The ‘liberty’ of Orwellian Britain – of which Jim seems to be blissfully unaware? My ‘Hero Status’ didn’t save me when I dared to tell of the diabolical means used by Quisling Ruled Britain to silence whistle-blowers:
A whistle-blower myself, I suffered potentially lethal terror attacks, malicious prosecutions for non-existent ‘crimes’, Kangaroo Court ‘trials’; Then, from the age of 75, many years in many different prisons & lunatic asylums, prison again (for ‘Contempt’) at the age of 85, & AGAIN at 86, until I finally accepted – much belatedly – that Britain is not a safe place for those who tell the truth, & fled the land of my birth for safety in Ireland.
WHEN ARE YOU GOING TO WRITE A SONG ABOUT ME JIM?

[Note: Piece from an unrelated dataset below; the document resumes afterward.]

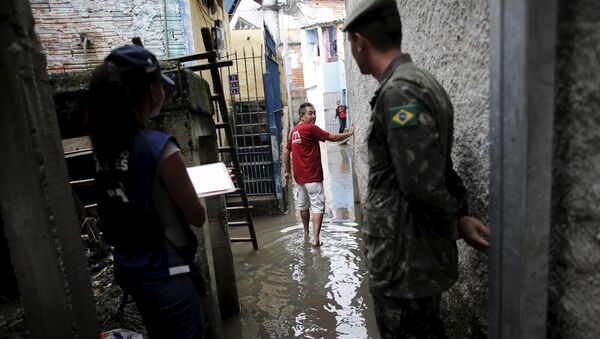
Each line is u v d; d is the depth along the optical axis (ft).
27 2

18) I do not doubt that ‘Shell-shock’, as it used to be known, was genuine & that there are genuine cases now, but I am greatly disturbed at the large scale promotion of PTSD, with many jumping on the bandwagon. ‘Normal Fortitude’ is a legal concept, & most of us are endowed with it. Having survived trauma is something to be grateful for, not whine about.
19) I sign off by telling of something that worries me more than any of the above: It is that some people who have infiltrated VfP are filling the heads of CHILDREN with ‘trauma & PTSD’. In my view, this is close to being child abuse!
Norman Scarth.
Item 12
Sorry guys, but you got it arse about face
The badge is to remind me how much VfP has done for me.
I think Friends of VFP UK is a great idea!
So do I. As a Quaker we share your stance on peace and often talk about VFP at Meeting where several of us follow your posts and walk alongside you at the cenotaph. An associate membership would be a good way to support you.
I’m really going to go to this next year.